8) Handling special scenarios
- End of fixed-term/project contract: Pay all earned amounts up to the last day, plus pro-rated 13th-month and SIL cash conversion (if any). No separation pay is due unless an authorized cause or company/CBA benefit applies.
- Resignation without full 30-day notice: Employer may recover demonstrable actual damages (not penalties) if the failure caused losses and if supported by policy/contract; deduction still needs written consent and must be reasonable.
- Just-cause termination: No separation pay (generally), but all earned wages, SIL conversion, and pro-rated 13th-month must still be paid; lawful deductions may apply.
- Authorized-cause termination: Pay separation pay per law/policy, plus all earned wages, SIL conversion, and pro-rated 13th-month.
- Commission-heavy roles: Review if commissions are part of “basic wage” or separate incentives; apply jurisprudence, written policy, and consistent past practice. When in doubt, use a conservative inclusion and disclose your basis.

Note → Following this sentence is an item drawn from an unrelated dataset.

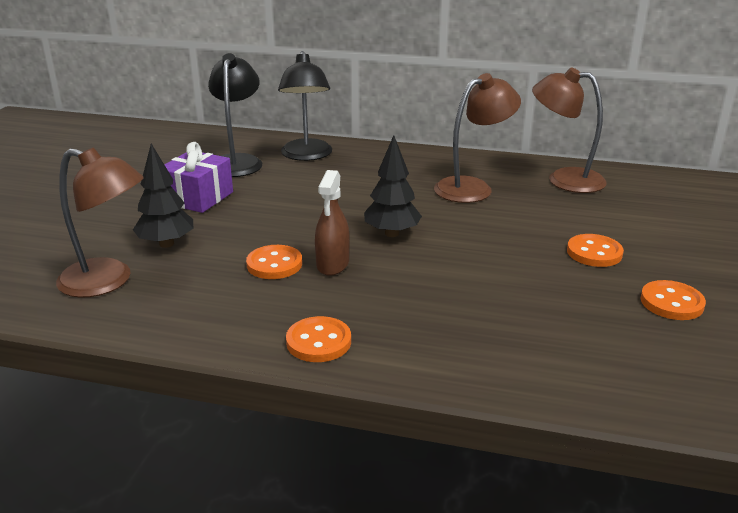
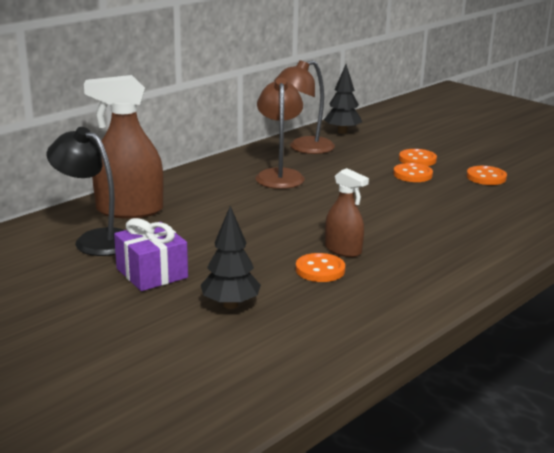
camera: 60 degrees left, 5 degrees down
brown lamp [56,147,144,298] -> none
black lamp [278,51,332,161] -> brown spray bottle [84,75,164,219]
orange button [286,316,351,362] -> orange button moved to [399,149,437,166]
black tree [364,135,422,237] -> black tree moved to [324,64,362,134]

- Remote assets not yet returned (e.g., laptop): If recovery will exceed the 30-day window, release the undisputed final pay and document the pending accountability; once resolved and with written consent, settle any netting or collect separately.
9) Computation templates
9.1 Pro-rated 13th-month
Total basic wages actually earned in the calendar year up to separation
÷ 12
= Pro-rated 13th-month pay
9.2 Illustrative final pay statement (skeletal)

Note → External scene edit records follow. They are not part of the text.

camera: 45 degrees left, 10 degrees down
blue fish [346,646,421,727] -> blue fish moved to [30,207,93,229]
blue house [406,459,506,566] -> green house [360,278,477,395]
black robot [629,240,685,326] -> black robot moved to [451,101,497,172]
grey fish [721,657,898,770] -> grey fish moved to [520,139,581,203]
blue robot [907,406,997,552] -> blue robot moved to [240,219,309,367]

- Unpaid basic wages (to last day) …………………… ₱ __
- Overtime/night/holiday premiums ………………… ₱ __
- SIL cash conversion ………………………………………… ₱ __
- Pro-rated 13th-month ……………………………………… ₱ __
- Separation pay (if any) …………………………………… ₱ __ Gross Final Pay ………………………………………… ₱ __
Less lawful deductions:
- Withholding tax …………………………………………… ₱ __
- SSS/PhilHealth/Pag-IBIG ……………………………… ₱ __
- Authorized loan/advance ……………………………… ₱ __ (attach consent)
- Proven loss/unreturned property …………………… ₱ __ (attach findings + consent) Net Final Pay ………………………………………… ₱ __
Attach computation sheets and employee-signed authorizations where required.

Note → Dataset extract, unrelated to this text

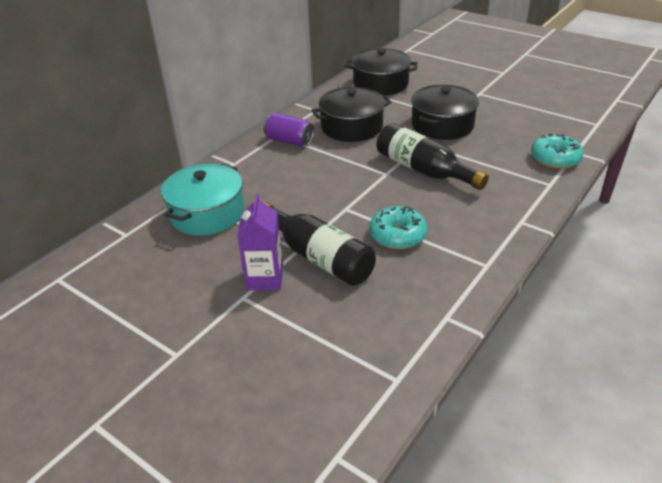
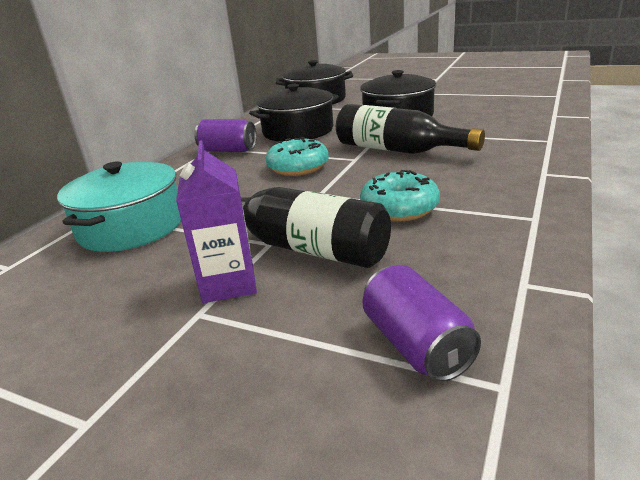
camera: 10 degrees left, 10 degrees down
turquoise donut [531,133,584,169] -> turquoise donut moved to [266,137,329,176]
none -> purple can [362,265,481,382]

10) Disputes, remedies, and best practices
- Transparency: Provide a clear computation and supporting documents. Hidden or unexplained offsets invite disputes.
- Due process: For any accountability deduction, conduct a fair inquiry and document findings; obtain written consent for the deduction.
- Release the undisputed portion: Do not hold everything over a contested item.
- Mediation: Many money-claim disputes settle quickly through DOLE’s SEnA (mediation) before escalating to formal cases.
- Record-keeping: Maintain signed policies, authorization forms, proof of wage payments, and clearance records for at least the prescriptive period for money claims.
11) Quick reference: What employers can offset from back pay and 13th-month
Generally allowable (with proper basis):
- Taxes; SSS/PhilHealth/Pag-IBIG; government-loan amortizations (with authorization)
- Company loans/advances (with written consent)
- Documented overpayments
- Reasonably valued, proven losses/unreturned property after due process + written consent
- CBA-authorized deductions
Generally not allowable:
- Unproven losses/damages; arbitrary penalties/fines
- Deductions without written consent where required
- Deductions that pull wages below minimum (except statutory)
- Using clearance or disputes to delay entire final pay beyond the benchmark period
- Waiving statutory benefits (e.g., 13th-month) via quitclaim
Final word
For end-of-contract situations, the default is simple: pay everything earned (including the pro-rated 13th-month) and deduct only what the law or a valid, documented authorization allows—never guess, never penalize without proof, and always explain the math. If a line item is disputed, pay the undisputed portion on time and resolve the rest with documentation and, if needed, mediation.